Thursday 6 November 2008

Council House: Britain's Tract Housing

When I moved to South London three years ago to marry my wonderful husband, something big and complicated stood between us: the house he'd been living in for the past eight years. Take pity on me, though! He had chosen it with his ex-wife, and her ghost, mostly in the form of her taste, was everywhere. Plus it was an ex-council house, something like "the projects". Mrs Thatcher had given the occupants a choice to buy these houses (some of them were apartments in tower blocks, some of which have become super chic to inhabit recently).

I had always been an antique-loving, Victorian/ Edwardian sort of female. I looked longingly at the Victorian houses surrounding us-- our council box is in a row of eight or so, the previous houses victims of the Luftwaffe (we can't dig basements here for obvious reasons).
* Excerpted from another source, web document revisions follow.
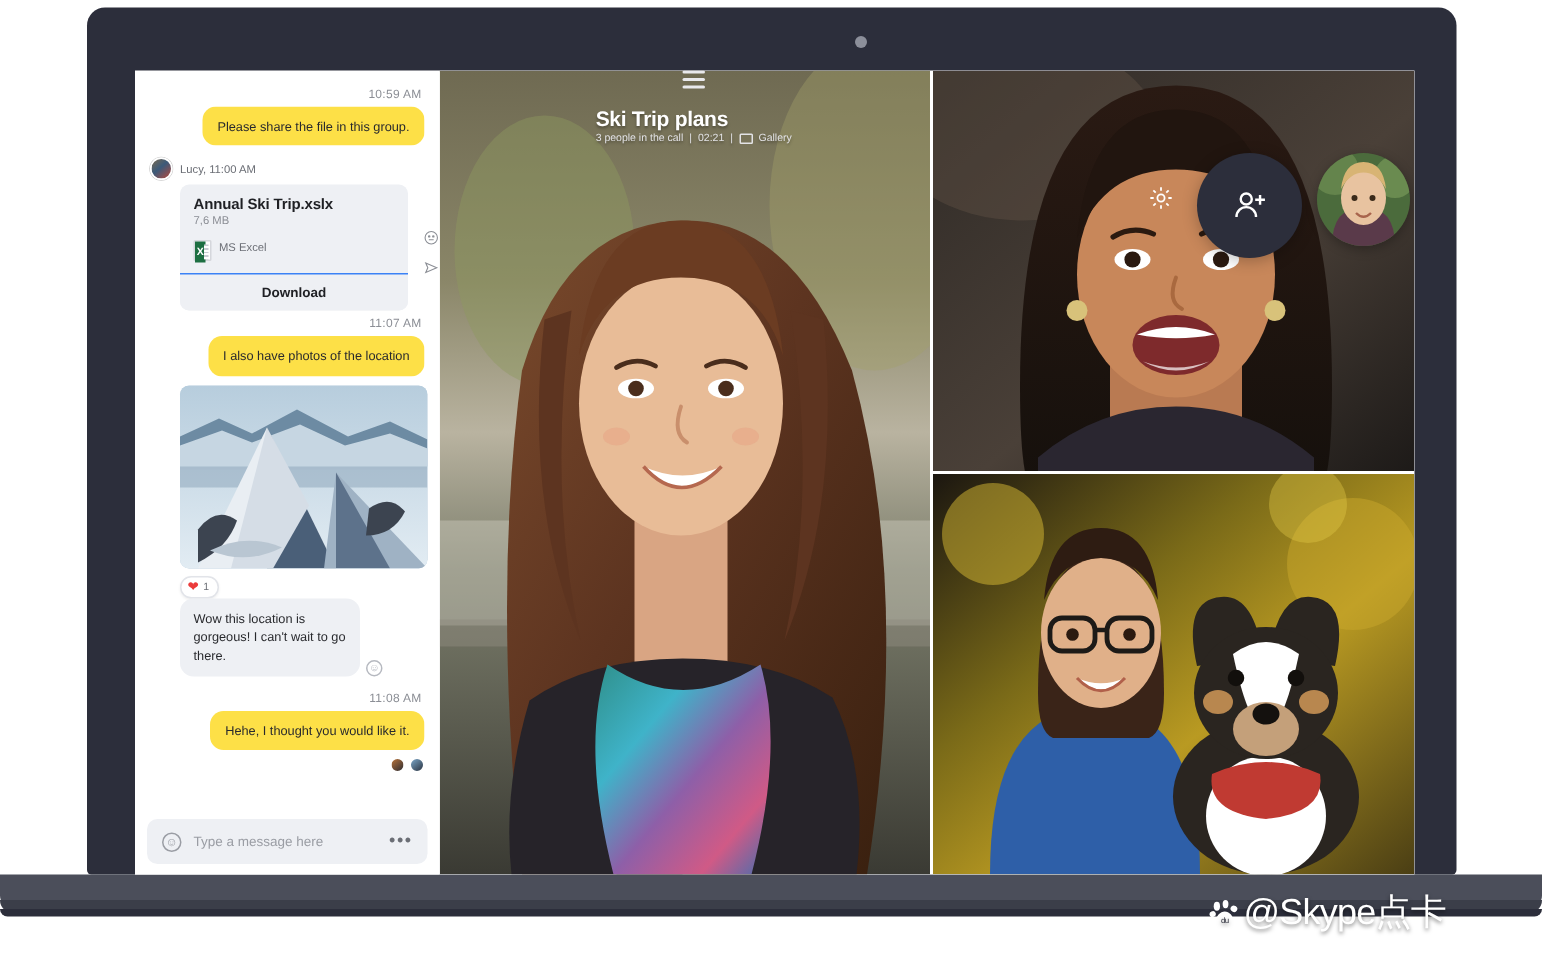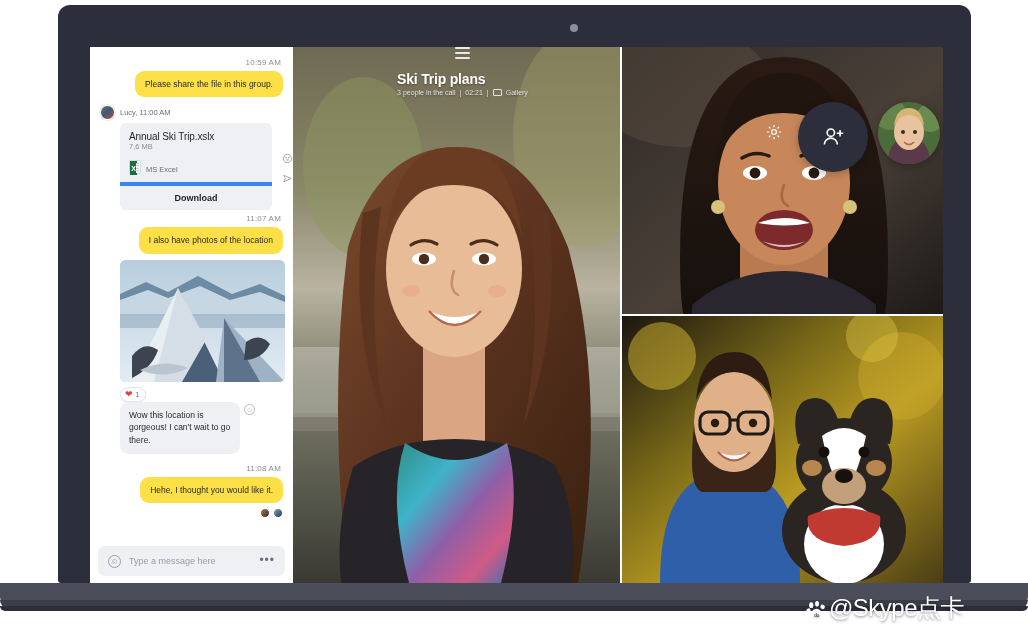--- a/index.html
+++ b/index.html
@@ -69,61 +69,61 @@
   .avatar-sm.serena {
     background: linear-gradient(140deg,#cfd9e4 0%,#4a5a6b 40%,#2a2c35 70%,#9fb0c0 100%);
   }
   .sender-name { font-size: 7.5px; color: #6b6e75; }
 
   .file-card {
     margin-left: 20px; width: 152px; background: #eef0f4;
     border-radius: 6px; overflow: hidden;
   }
   .file-card-top { padding: 8px 9px 8px 9px; }
-  .file-title { font-size: 10px; font-weight: normal; color: #1f2024; letter-spacing: -.1px; }
+  .file-title { font-size: 10px; font-weight: bold; color: #1f2024; letter-spacing: -.1px; }
   .file-size { font-size: 7.5px; color: #8b8e95; margin-top: 0; }
-  .file-type-row { display: flex; align-items: flex-end; gap: 5px; margin-top: 9px; }
+  .file-type-row { display: flex; align-items: flex-start; gap: 5px; margin-top: 9px; }
   .excel-icon {
     width: 12px; height: 14px; background: #fff;
     border: 1px solid #d5d7dc; border-radius: 1px;
     position: relative; display: flex; align-items: center; justify-content: flex-start;
   }
   .excel-icon::before {
     content: "X"; position: absolute; left: 0; top: 0; width: 7px; height: 14px;
     background: #1d6f42; color: #fff; font-size: 7px; font-weight: bold;
     display: flex; align-items: center; justify-content: center;
   }
   .excel-icon::after {
     content: ""; position: absolute; right: 1px; top: 2px; width: 3px; height: 10px;
     background: repeating-linear-gradient(#c9ccd2 0 1px, #fff 1px 2.4px);
   }
   .file-type-label { font-size: 7.5px; color: #6b6e75; }
   .file-download {
-    border-top: 4px solid #3b82f6; text-align: center; padding: 7px 0;
+    border-top: 1px solid #3b82f6; text-align: center; padding: 7px 0;
     font-size: 9px; font-weight: bold; color: #1f2024; background: #eef0f4;
   }
   .side-icons {
     position: absolute; right: 0px; top: 105px; display: flex;
     flex-direction: column; gap: 9px; align-items: center;
   }
   .side-ico { width: 11px; height: 11px; color: #8b8e95; }
 
   .photo-msg {
     margin-left: 20px; width: 165px; height: 122px; border-radius: 6px;
     overflow: hidden; margin-top: 6px; position: relative; background: #b9cede;
   }
   .reaction-pill {
     margin-left: 20px; margin-top: 5px; display: inline-flex; align-items: center;
     gap: 3px; background: #fff; border: 1px solid #e2e4e9; border-radius: 9px;
     padding: 2px 6px 2px 4px; box-shadow: 0 1px 2px rgba(0,0,0,.07);
   }
   .reaction-heart { color: #eb3b3b; font-size: 9px; line-height: 1; }
   .reaction-count { font-size: 7px; color: #6b6e75; }
 
-  .in-wrap { display: flex; align-items: flex-start; gap: 4px; margin-left: 20px; }
+  .in-wrap { display: flex; align-items: flex-end; gap: 4px; margin-left: 20px; }
   .emoji-btn-sm {
     width: 11px; height: 11px; border-radius: 50%; border: 1px solid #b6b9c0;
     color: #b6b9c0; font-size: 7px; display: flex; align-items: center;
     justify-content: center; flex: 0 0 11px; margin-top: 2px;
   }
   .sent-avatars { display: flex; justify-content: flex-end; gap: 3px; margin-top: 5px; clear: both; }
   .tiny-av {
     width: 10px; height: 10px; border-radius: 50%;
     background: linear-gradient(140deg,#b9733a,#2b2c33);
     border: 1px solid #fff;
First, I wanted to move. I couldn't love the box, plus it had been overlaid with circa-1990 features that were vaguely twee and had nothing to do with the house. My husband agreed but I could tell he was unhappy. He is comfortable in his house, likes his garden and the neighbourhood. He had my Victorian furniture shipped over from Vancouver; it didn't look right at all. And now the house was jammed with disparate stuff. A nightmare for the trembing aesthete.

Suddenly, an epiphany! Talking to a friend, I said that if we sold the house it would be napped up by some groovy couple who would do it up all Fifties. Then it occurred to me: why should we not be that couple?